UHV News

UHV News

Learning through volunteer work

UHV students Alyssa Sauceda, a freshman from Victoria, left; Giovanni Gonzalez, a freshman from Brownsville, center; and Israel Sauceda, a dual credit homeschool student from Victoria; pose for a photo Monday while directing traffic during the Golden Crescent Habitat for Humanity's Myra Lane Block Party event.
UHV students Alyssa Sauceda, a freshman from Victoria, left; Giovanni Gonzalez, a freshman from Brownsville, center; and Israel Sauceda, a dual credit homeschool student from Victoria; pose for a photo Monday while directing traffic during the Golden Crescent Habitat for Humanity's Myra Lane Block Party event. The students were part of a UHV English class that volunteered for the event as part of a class learning activity.

Students in a University of Houston-Victoria English class had the opportunity to learn how people’s stories have a powerful impact on their community on Monday when the students volunteered for a Habitat for Humanity event.

As part of World Habitat Day, the Golden Crescent Habitat for Humanity hosted a block party in the Koinonia community on Myra Lane Tuesday evening to celebrate with the homeowners, donors and volunteers who helped make the neighborhood a reality. During the event, 15 UHV students volunteered in various roles including helping to set up, tear down, direct traffic and hand out water and soda to attendees.

Kyoko Amano
Kyoko Amano

“The Golden Crescent Habitat for Humanity does such great things for our community, and we are proud to support their mission while giving our students a chance to learn about others,” said Kyoko Amano, dean of the UHV College of Liberal Arts & Social Sciences. “UHV is part of the community, and we are proud to offer our students an opportunity to learn outside the classroom and make an impact on their community.”

Nadya Pittendrigh, a UHV associate professor and director of English, encouraged students in her “Composition I” freshman writing course to learn about the positive impact of stories by listening to the stories of others. Earlier in the semester, she worked with Ada Hooker, Golden Crescent Habitat for Humanity advancement director, to show students examples of how people’s stories can impact an audience.

Nadya Pittendrigh
Nadya Pittendrigh

“Our goal was to teach students to be aware of their audience as well as themselves and see how telling a story can invoke feelings in others,” Pittendrigh said. “To do that, we introduced the students to some of the residents of the neighborhood, and the students took notes as they shared their stories of struggling to find a home and how Habitat changed their lives.”

Pittendrigh plans to have the students use their experiences from volunteering and what they learned from the neighborhood residents in future writing assignments. She also plans to have the students share their own stories through a “Your Story Matters” assignment.

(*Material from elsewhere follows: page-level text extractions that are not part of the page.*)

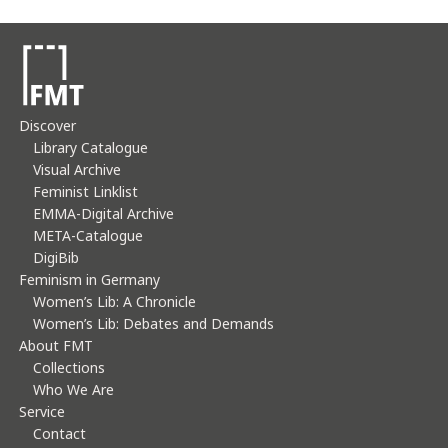
Discover
Library Catalogue
Visual Archive
Feminist Linklist
EMMA-Digital Archive
META-Catalogue
DigiBib
Feminism in Germany
Women’s Lib: A Chronicle
Women’s Lib: Debates and Demands
About FMT
Collections
Who We Are
Service
Contact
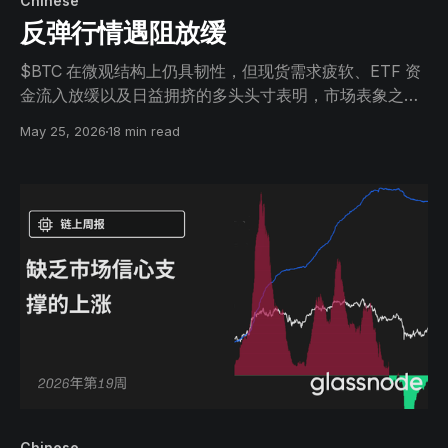
Chinese
反弹行情遇阻放缓
$BTC 在微观结构上仍具韧性，但现货需求疲软、ETF 资
金流入放缓以及日益拥挤的多头头寸表明，市场表象之下
的上行动能正在逐步降温 。
May 25, 2026
18 min read
Chinese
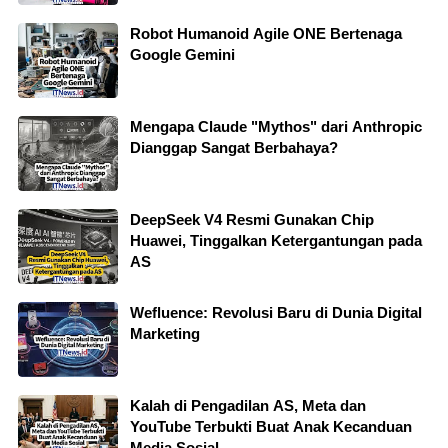
Robot Humanoid Agile ONE Bertenaga
Google Gemini
Mengapa Claude "Mythos" dari Anthropic
Dianggap Sangat Berbahaya?
DeepSeek V4 Resmi Gunakan Chip
Huawei, Tinggalkan Ketergantungan pada
AS
Wefluence: Revolusi Baru di Dunia Digital
Marketing
Kalah di Pengadilan AS, Meta dan
YouTube Terbukti Buat Anak Kecanduan
Media Sosial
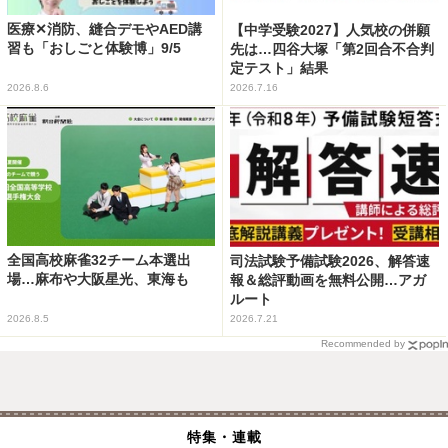
医療✕消防、縫合デモやAED講
【中学受験2027】人気校の併願
習も「おしごと体験博」9/5
先は…四谷大塚「第2回合不合判
定テスト」結果
2026.8.6
2026.7.16
全国高校麻雀32チーム本選出
司法試験予備試験2026、解答速
場…麻布や大阪星光、東海も
報＆総評動画を無料公開…アガ
ルート
2026.8.5
2026.7.21
Recommended by
特集・連載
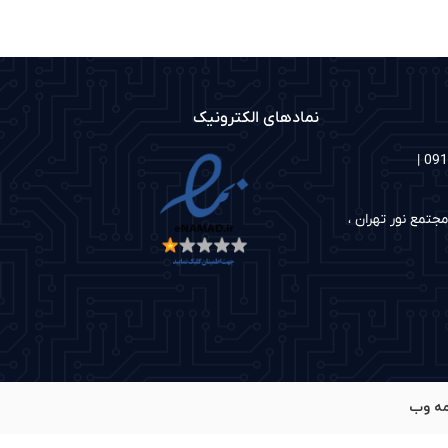
نمادهای الکترونیک
شماره های تماس: 02186097048 | 09122335126 |
جتمع نور تهران ،
مه وب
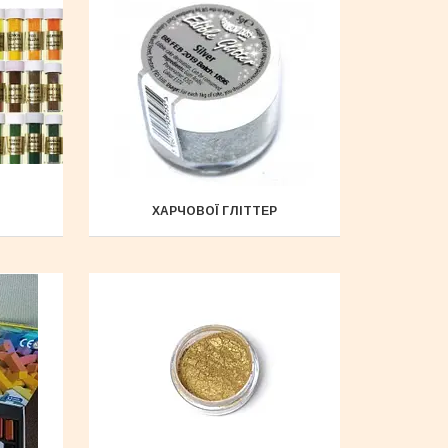
ХАРЧОВОЇ ГЛІТТЕР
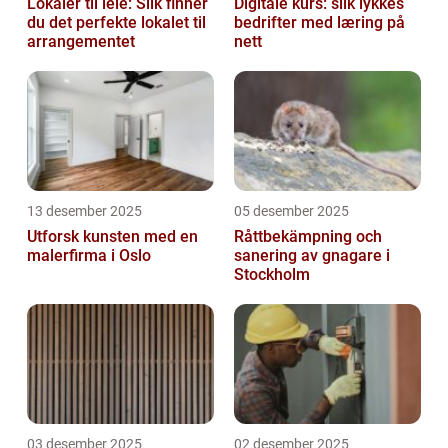
Lokaler til leie: Slik finner
Digitale kurs: slik lykkes
du det perfekte lokalet til
bedrifter med læring på
arrangementet
nett
13 desember 2025
05 desember 2025
Utforsk kunsten med en
Råttbekämpning och
malerfirma i Oslo
sanering av gnagare i
Stockholm
03 desember 2025
02 desember 2025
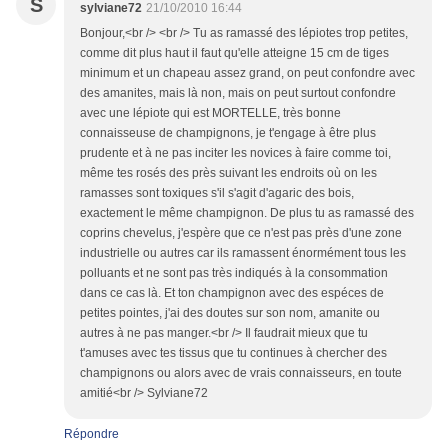
S
sylviane72
21/10/2010 16:44
Bonjour,<br /> <br /> Tu as ramassé des lépiotes trop petites,
comme dit plus haut il faut qu'elle atteigne 15 cm de tiges
minimum et un chapeau assez grand, on peut confondre avec
des amanites, mais là non, mais on peut surtout confondre
avec une lépiote qui est MORTELLE, très bonne
connaisseuse de champignons, je t'engage à être plus
prudente et à ne pas inciter les novices à faire comme toi,
même tes rosés des près suivant les endroits où on les
ramasses sont toxiques s'il s'agit d'agaric des bois,
exactement le même champignon. De plus tu as ramassé des
coprins chevelus, j'espère que ce n'est pas près d'une zone
industrielle ou autres car ils ramassent énormément tous les
polluants et ne sont pas très indiqués à la consommation
dans ce cas là. Et ton champignon avec des espéces de
petites pointes, j'ai des doutes sur son nom, amanite ou
autres à ne pas manger.<br /> Il faudrait mieux que tu
t'amuses avec tes tissus que tu continues à chercher des
champignons ou alors avec de vrais connaisseurs, en toute
amitié<br /> Sylviane72
Répondre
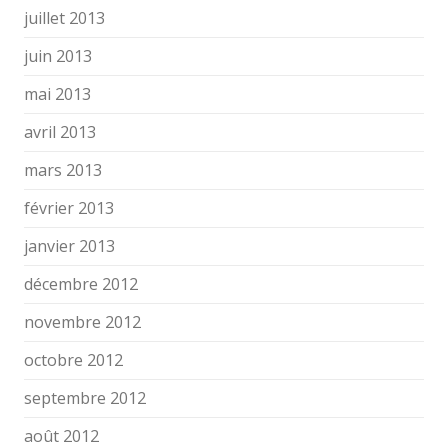
juillet 2013
juin 2013
mai 2013
avril 2013
mars 2013
février 2013
janvier 2013
décembre 2012
novembre 2012
octobre 2012
septembre 2012
août 2012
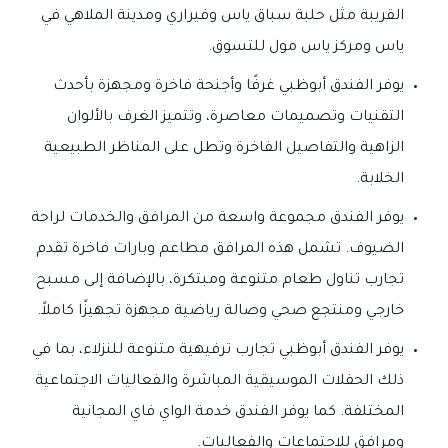
القريبة مثل حلبة سباق ياس وفيراري ومدينة الملاهي في
ياس ومركز ياس مول للتسوق.
يوفر الفندق أبوظبي غرفًا وأجنحة فاخرة ومجهزة بأحدث
التقنيات وتصميمات معاصرة، وتتميز الغرف بالألوان
الزاهية والتفاصيل الفاخرة وتطل على المناظر الطبيعية
الخلابة.
يوفر الفندق مجموعة واسعة من المرافق والخدمات لراحة
الضيوف. تشمل هذه المرافق مطاعم وبارات فاخرة تقدم
تجارب تناول طعام متنوعة ومبتكرة، بالإضافة إلى مسبح
خارجي ومنتجع صحي وصالة رياضية مجهزة تجهيزًا كاملاً.
يوفر الفندق أبوظبي تجارب ترفيهية متنوعة للنزلاء، بما في
ذلك الحفلات الموسيقية المباشرة والفعاليات الاجتماعية
المختلفة. كما يوفر الفندق خدمة الواي فاي المجانية
ومرافق للاجتماعات والفعاليات.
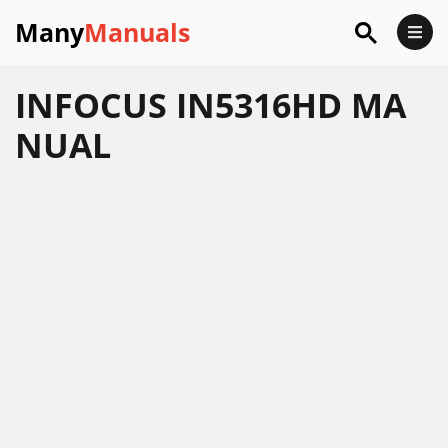
Many
Manuals
INFOCUS IN5316HD MA
NUAL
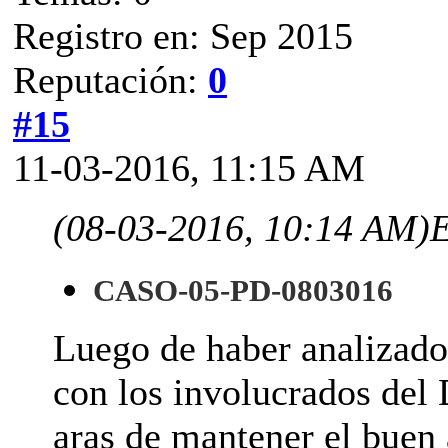
Registro en: Sep 2015
Reputación:
0
#15
11-03-2016, 11:15 AM
(08-03-2016, 10:14 AM)
E
CASO-05-PD-0803016
Luego de haber analizado
con los involucrados del 
aras de mantener el buen 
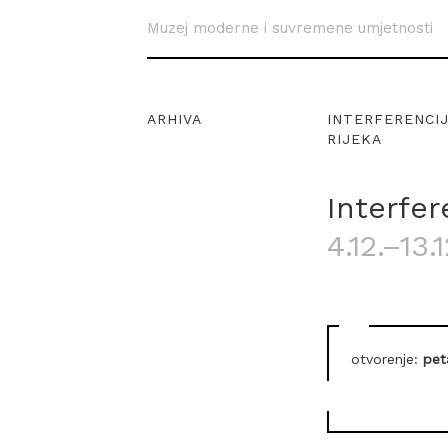
Muzej moderne i suvremene umjetnosti
ARHIVA
INTERFERENCIJ
RIJEKA
Interfer
4.12.–13.
otvorenje:
pet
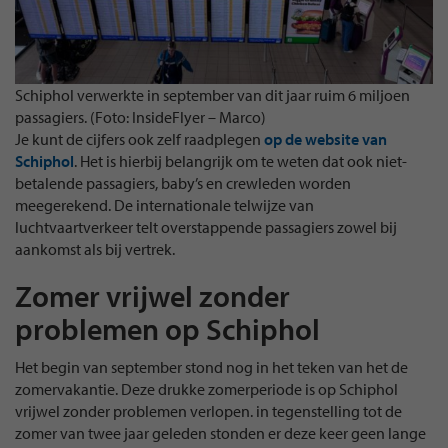
Schiphol verwerkte in september van dit jaar ruim 6 miljoen
passagiers. (Foto: InsideFlyer – Marco)
Je kunt de cijfers ook zelf raadplegen
op de website van
Schiphol
. Het is hierbij belangrijk om te weten dat ook niet-
betalende passagiers, baby’s en crewleden worden
meegerekend. De internationale telwijze van
luchtvaartverkeer telt overstappende passagiers zowel bij
aankomst als bij vertrek.
Zomer vrijwel zonder
problemen op Schiphol
Het begin van september stond nog in het teken van het de
zomervakantie. Deze drukke zomerperiode is op Schiphol
vrijwel zonder problemen verlopen. in tegenstelling tot de
zomer van twee jaar geleden stonden er deze keer geen lange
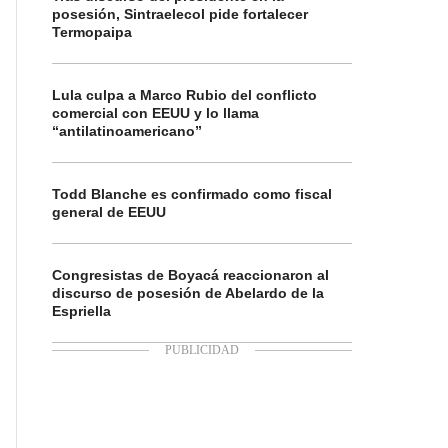
posesión, Sintraelecol pide fortalecer
Termopaipa
Lula culpa a Marco Rubio del conflicto
comercial con EEUU y lo llama
“antilatinoamericano”
Todd Blanche es confirmado como fiscal
general de EEUU
Congresistas de Boyacá reaccionaron al
discurso de posesión de Abelardo de la
Espriella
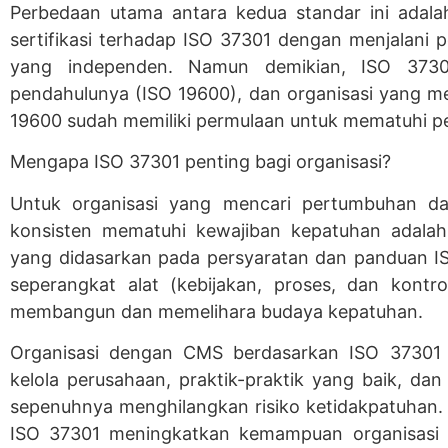
Perbedaan utama antara kedua standar ini adal
sertifikasi terhadap ISO 37301 dengan menjalani pe
yang independen. Namun demikian, ISO 3730
pendahulunya (ISO 19600), dan organisasi yang
19600 sudah memiliki permulaan untuk mematuhi pe
Mengapa ISO 37301 penting bagi organisasi?
Untuk organisasi yang mencari pertumbuhan da
konsisten mematuhi kewajiban kepatuhan adalah
yang didasarkan pada persyaratan dan panduan I
seperangkat alat (kebijakan, proses, dan kont
membangun dan memelihara budaya kepatuhan.
Organisasi dengan CMS berdasarkan ISO 37301
kelola perusahaan, praktik-praktik yang baik, da
sepenuhnya menghilangkan risiko ketidakpatuhan. 
ISO 37301 meningkatkan kemampuan organisasi u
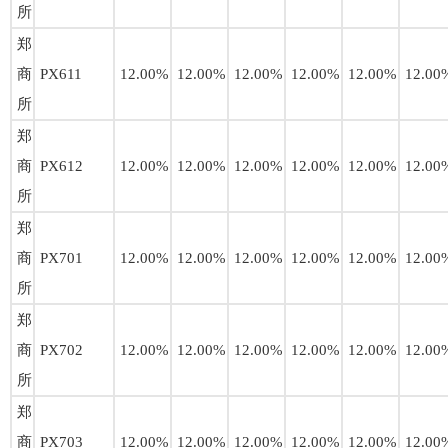
所
郑
商
PX611
12.00%
12.00%
12.00%
12.00%
12.00%
12.00
所
郑
商
PX612
12.00%
12.00%
12.00%
12.00%
12.00%
12.00
所
郑
商
PX701
12.00%
12.00%
12.00%
12.00%
12.00%
12.00
所
郑
商
PX702
12.00%
12.00%
12.00%
12.00%
12.00%
12.00
所
郑
商
PX703
12.00%
12.00%
12.00%
12.00%
12.00%
12.00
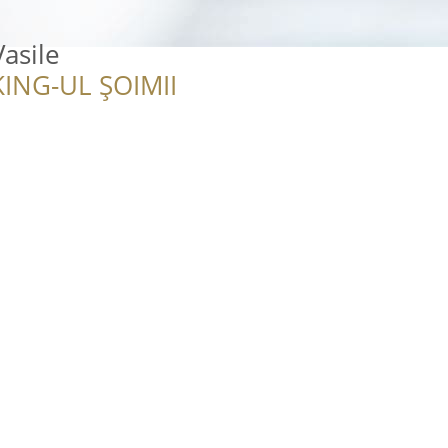
asile
ING-UL ȘOIMII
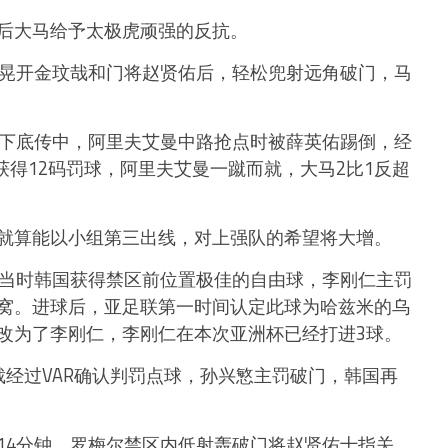
后大马给予太极虎顽强的反抗。
林晃开金玟哉和门将赵贤佑后，轻松兜射远角破门，马
路下底传中，阿里夫艾曼中路抢点时被薛英佑踢倒，经
获得12码罚球，阿里夫艾曼一蹴而就，大马2比1反超
就算能以小组第三出线，对上强队的希望将大增。
。当时韩国获得禁区前位置极佳的自由球，李刚仁主罚
窝。进球后，亚足联第一时间认定此球为哈兹米的乌
改为了李刚仁，李刚仁在本次亚洲杯已经打进3球。
裁经过VAR确认判罚点球，孙兴慜主罚破门，韩国再
14分钟，罗梅尔禁区内低射轰破门将赵贤佑十指关，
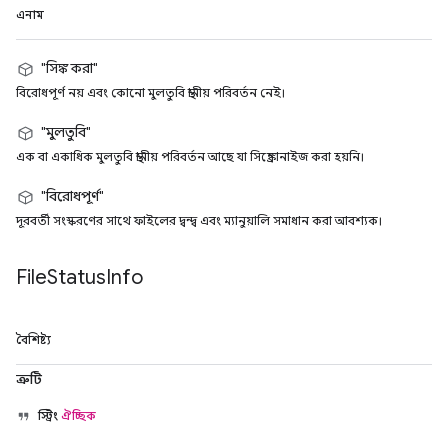
এনাম
"সিঙ্ক করা"
বিরোধপূর্ণ নয় এবং কোনো মুলতুবি স্থানীয় পরিবর্তন নেই।
"মুলতুবি"
এক বা একাধিক মুলতুবি স্থানীয় পরিবর্তন আছে যা সিঙ্ক্রোনাইজ করা হয়নি।
"বিরোধপূর্ণ"
দূরবর্তী সংস্করণের সাথে ফাইলের দ্বন্দ্ব এবং ম্যানুয়ালি সমাধান করা আবশ্যক।
File
Status
Info
বৈশিষ্ট্য
ত্রুটি
স্ট্রিং
ঐচ্ছিক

For UHV freshman Alyssa Sauceda of Victoria, the block party was a good chance to see more of the community that she had learned about in her class and be part of a positive outreach event. During the party, she volunteered in several roles, including directing traffic, setting up, playing kickball and basketball, and even wearing a blue house mascot outfit.

“In a world full of hate, change and misery, it’s good to know there’s an organization that builds communities and offers hope and a future for people,” she said. “It shows us how important it is to support people and not look down on them because of their circumstances. And it helps us to see how stories are a kind of art in themselves. People and their stories are full of trauma, history and love that creates a kind of living art.”

Giovanni Gonzalez, a UHV freshman from Brownsville, was surprised and amazed by the way Habitat brought people together to build their own community and homes.

“Where I come from, there are a lot of homeless people, but I haven’t seen a program like this that helps people build their own home,” he said. “It’s incredible to listen to all of these stories of how they got here and everything they overcame.”

The University of Houston-Victoria, located in the heart of the Coastal Bend region since 1973 in Victoria, Texas, offers courses leading to more than 50 academic programs in the schools of Arts & Sciences; Business Administration; and Education, Health Professions & Human Development. UHV provides face-to-face classes at its Victoria campus, as well as an instructional site in Katy, Texas, and online classes that students can take from anywhere. UHV supports the American Association of State Colleges and Universities Opportunities for All initiative to increase awareness about state colleges and universities and the important role they have in providing a high-quality and accessible education to an increasingly diverse student population, as well as contributing to regional and state economic development.